Data extracts
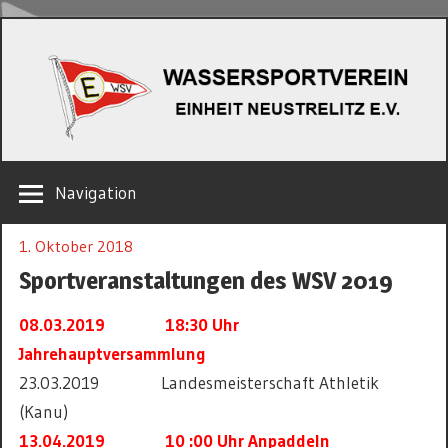
Zum
W
Inhalt
springen
EINHEIT
Navigation
NEUSTRELITZ
E.V.
1. Oktober 2018
Sportveranstaltungen des WSV 2019
08.03.2019 18:30 Uhr
Jahrehauptversammlung
23.03.2019 Landesmeisterschaft Athletik
(Kanu)
13.04.2019 10 :00 Uhr Anpaddeln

Description of the task
Take the lines above from the one holding "Sportveranstaltungen des WSV 2019" to the last and output them exactly.

Answer space
Sportveranstaltungen des WSV 2019
08.03.2019 18:30 Uhr
Jahrehauptversammlung
23.03.2019 Landesmeisterschaft Athletik
(Kanu)
13.04.2019 10 :00 Uhr Anpaddeln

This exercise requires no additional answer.